PROVIDED RECORDS:
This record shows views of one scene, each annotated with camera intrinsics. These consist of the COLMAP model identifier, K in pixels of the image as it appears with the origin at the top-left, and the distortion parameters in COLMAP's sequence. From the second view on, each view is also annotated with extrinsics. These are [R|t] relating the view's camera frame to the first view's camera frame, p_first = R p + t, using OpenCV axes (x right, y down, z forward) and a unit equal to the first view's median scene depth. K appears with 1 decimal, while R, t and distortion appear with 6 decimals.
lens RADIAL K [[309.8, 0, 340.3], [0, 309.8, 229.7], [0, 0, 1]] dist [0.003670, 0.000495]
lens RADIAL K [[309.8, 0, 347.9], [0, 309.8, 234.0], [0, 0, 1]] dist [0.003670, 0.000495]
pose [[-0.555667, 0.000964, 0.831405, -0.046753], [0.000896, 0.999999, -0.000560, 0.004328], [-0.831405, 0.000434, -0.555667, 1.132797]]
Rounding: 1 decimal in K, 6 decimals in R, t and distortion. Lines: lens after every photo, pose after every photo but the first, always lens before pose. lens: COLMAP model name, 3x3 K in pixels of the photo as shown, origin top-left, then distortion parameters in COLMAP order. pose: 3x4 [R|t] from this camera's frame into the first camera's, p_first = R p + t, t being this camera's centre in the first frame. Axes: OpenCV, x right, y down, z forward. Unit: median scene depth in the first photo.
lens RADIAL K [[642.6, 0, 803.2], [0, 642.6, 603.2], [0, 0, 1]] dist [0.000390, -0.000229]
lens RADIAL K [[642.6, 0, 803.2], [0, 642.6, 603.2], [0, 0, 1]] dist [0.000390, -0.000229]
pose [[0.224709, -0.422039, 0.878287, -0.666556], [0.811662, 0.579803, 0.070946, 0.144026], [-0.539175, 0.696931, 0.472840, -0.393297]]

--

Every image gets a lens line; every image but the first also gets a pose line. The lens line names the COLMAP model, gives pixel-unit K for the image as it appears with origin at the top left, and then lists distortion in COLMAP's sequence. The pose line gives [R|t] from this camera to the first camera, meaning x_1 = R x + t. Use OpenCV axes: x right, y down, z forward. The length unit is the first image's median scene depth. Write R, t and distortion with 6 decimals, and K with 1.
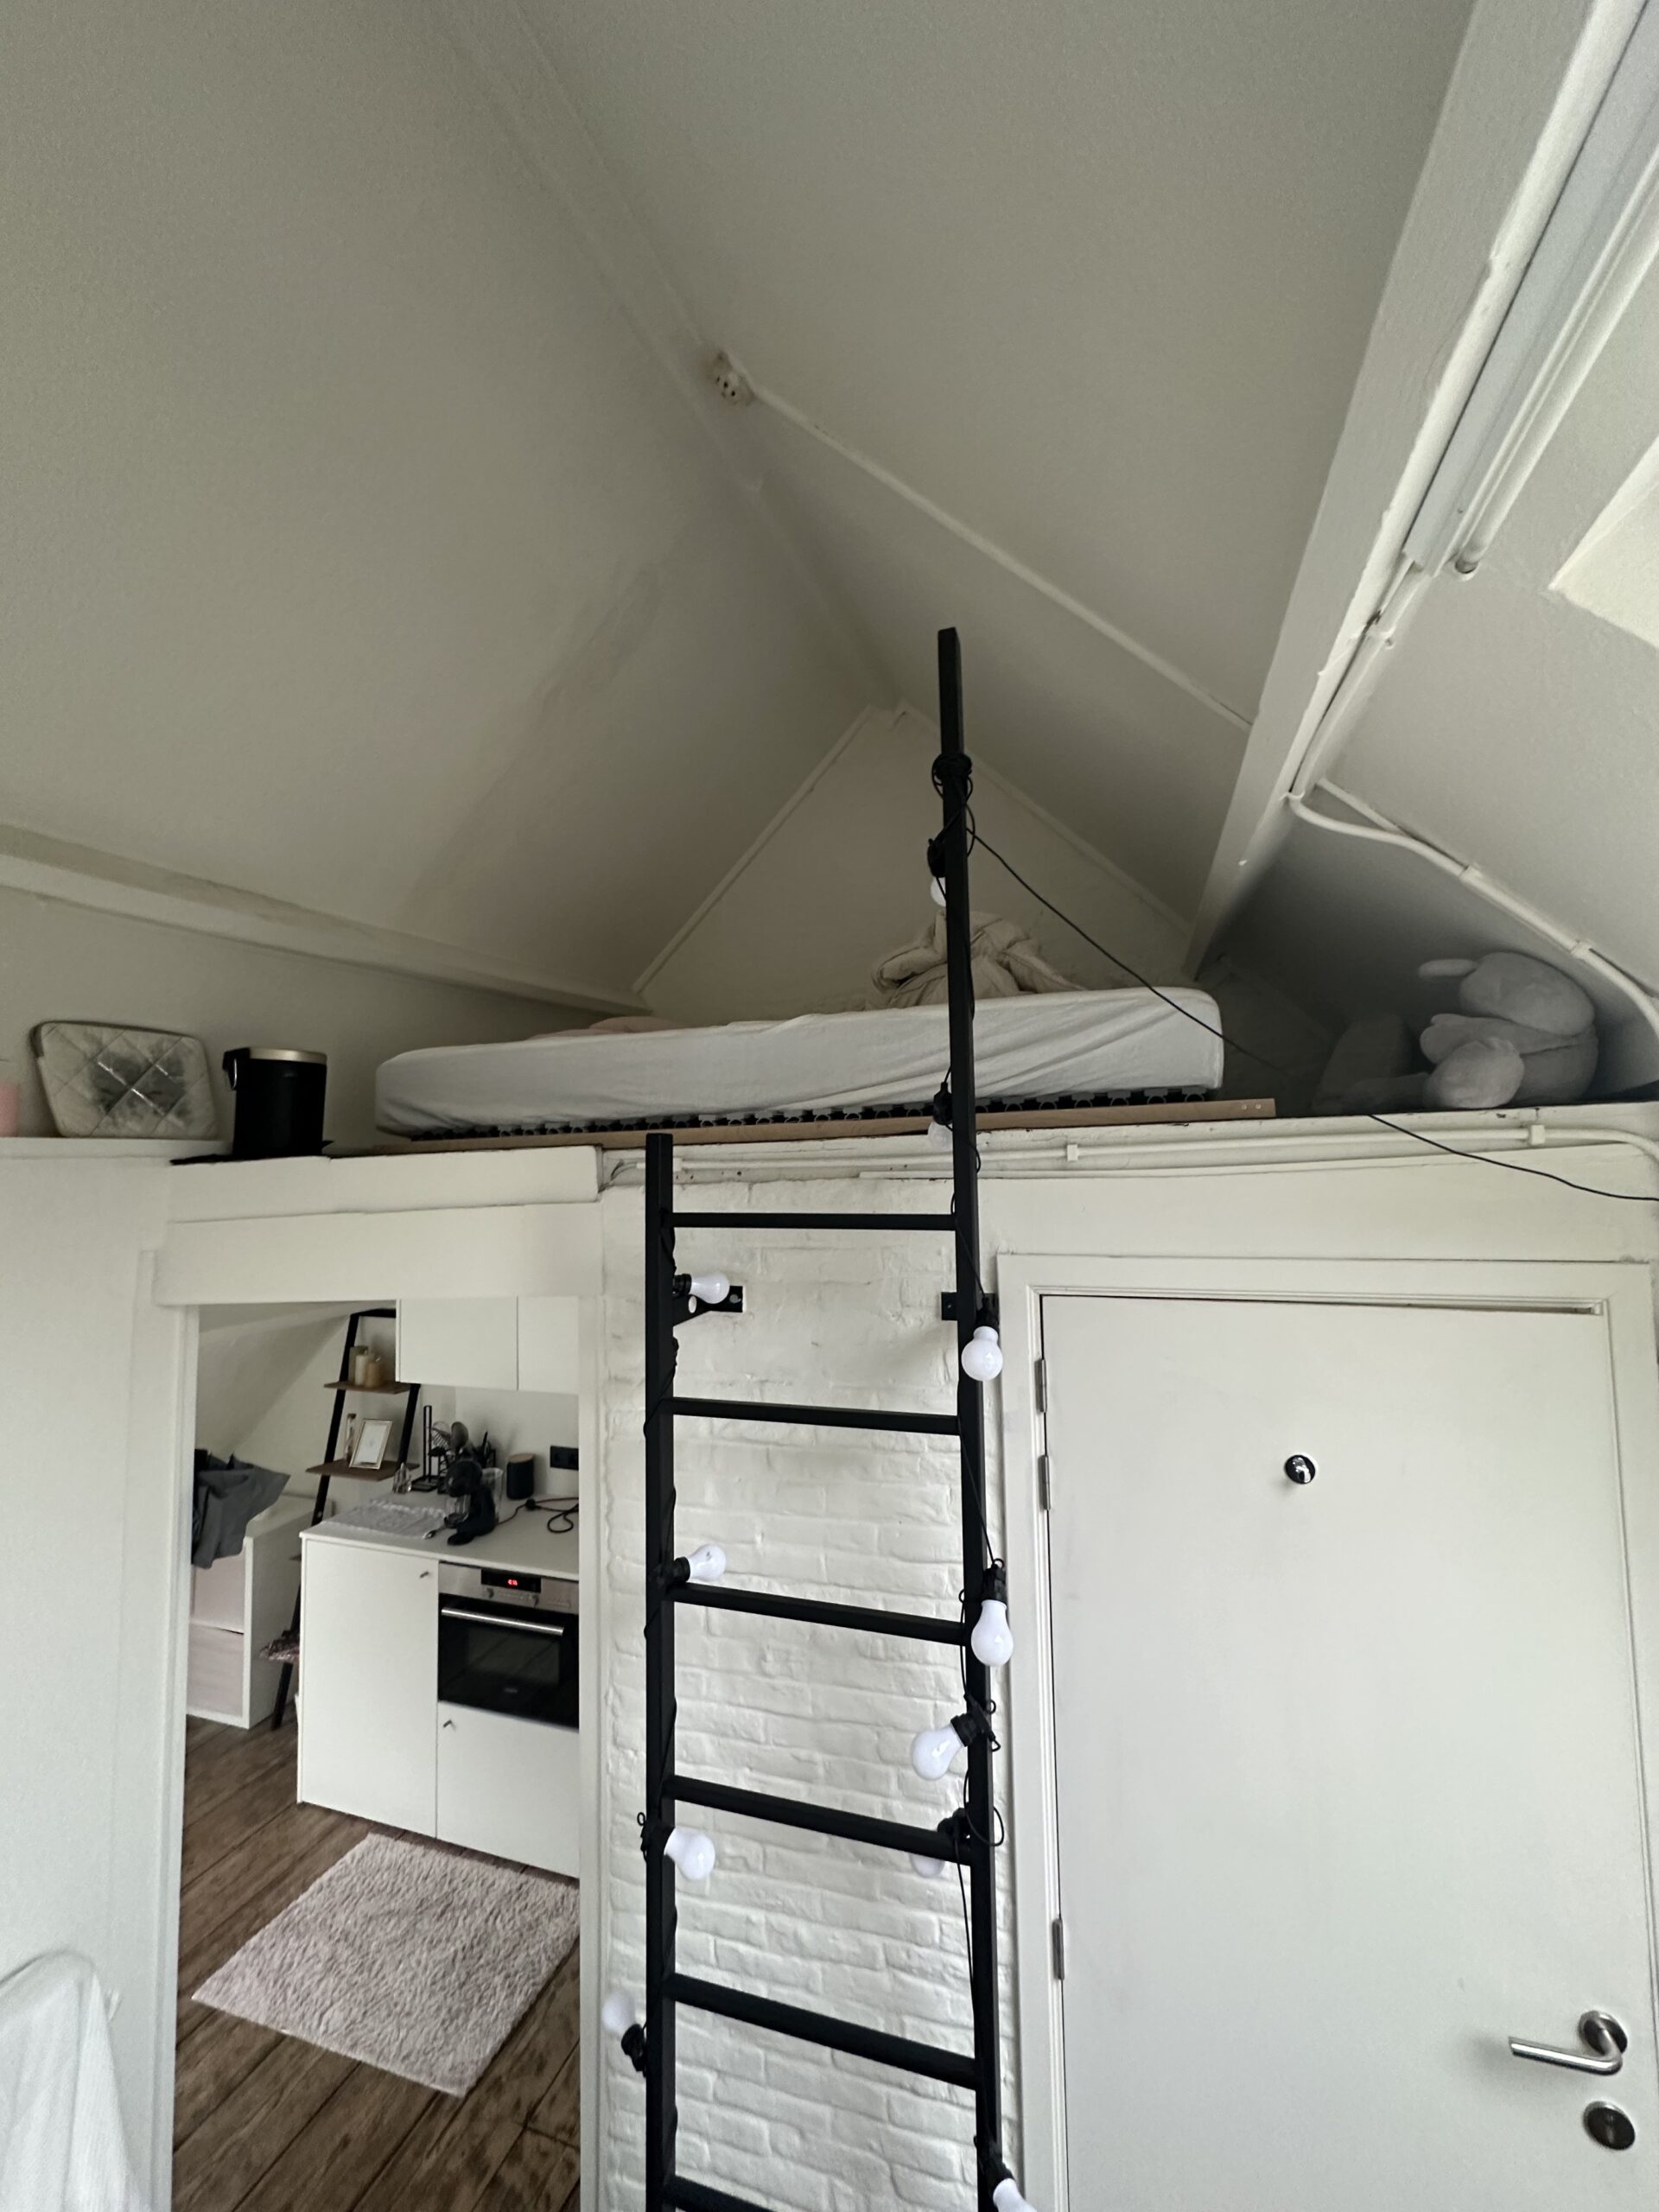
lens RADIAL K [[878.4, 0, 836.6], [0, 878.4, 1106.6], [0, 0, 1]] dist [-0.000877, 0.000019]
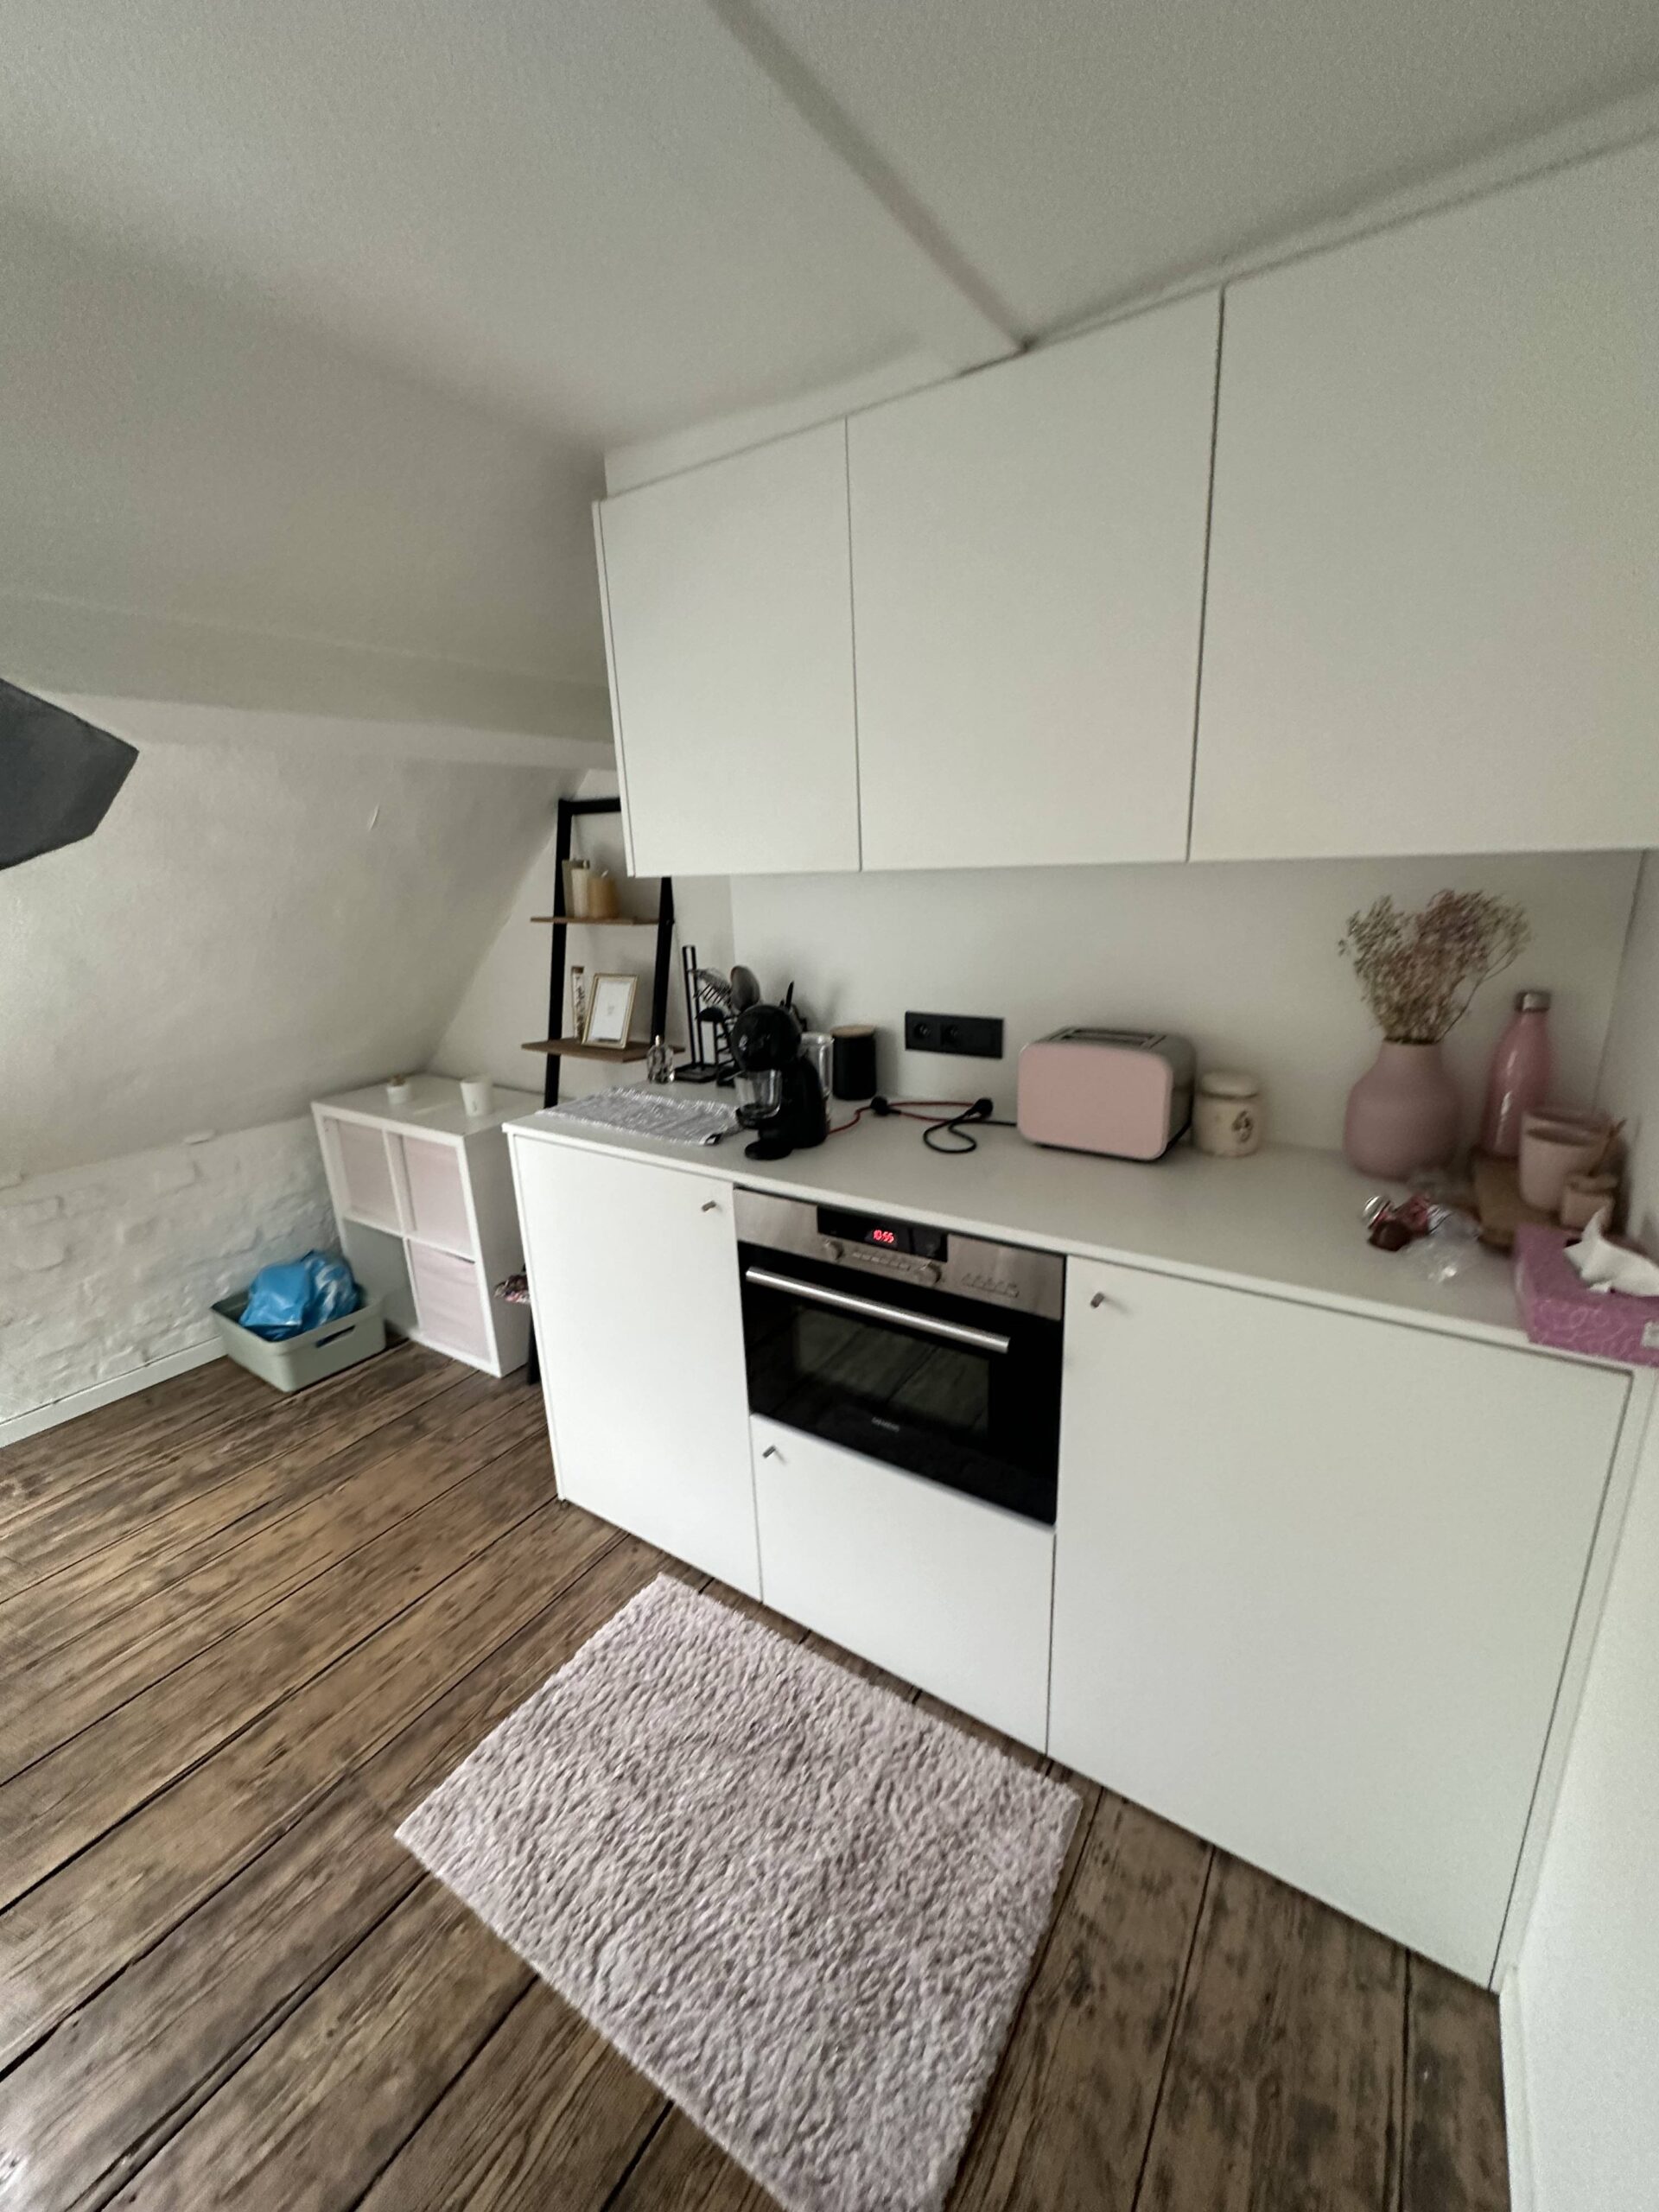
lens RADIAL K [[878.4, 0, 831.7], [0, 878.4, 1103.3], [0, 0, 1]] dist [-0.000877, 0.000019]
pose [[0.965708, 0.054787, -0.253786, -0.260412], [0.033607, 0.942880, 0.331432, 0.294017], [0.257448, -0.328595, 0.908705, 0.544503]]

PROBLEM TO SOLVE:
Rewrite the listing lines between the line containing "This record shows" and the line containing "0.000434, -0.555667, 1.132797]]", inclusive, with "intrinsics" replaced by "calibration" and everything else left unchanged.

RESPONSE BOX:
This record shows views of one scene, each annotated with camera calibration. These consist of the COLMAP model identifier, K in pixels of the image as it appears with the origin at the top-left, and the distortion parameters in COLMAP's sequence. From the second view on, each view is also annotated with extrinsics. These are [R|t] relating the view's camera frame to the first view's camera frame, p_first = R p + t, using OpenCV axes (x right, y down, z forward) and a unit equal to the first view's median scene depth. K appears with 1 decimal, while R, t and distortion appear with 6 decimals.
lens RADIAL K [[309.8, 0, 340.3], [0, 309.8, 229.7], [0, 0, 1]] dist [0.003670, 0.000495]
lens RADIAL K [[309.8, 0, 347.9], [0, 309.8, 234.0], [0, 0, 1]] dist [0.003670, 0.000495]
pose [[-0.555667, 0.000964, 0.831405, -0.046753], [0.000896, 0.999999, -0.000560, 0.004328], [-0.831405, 0.000434, -0.555667, 1.132797]]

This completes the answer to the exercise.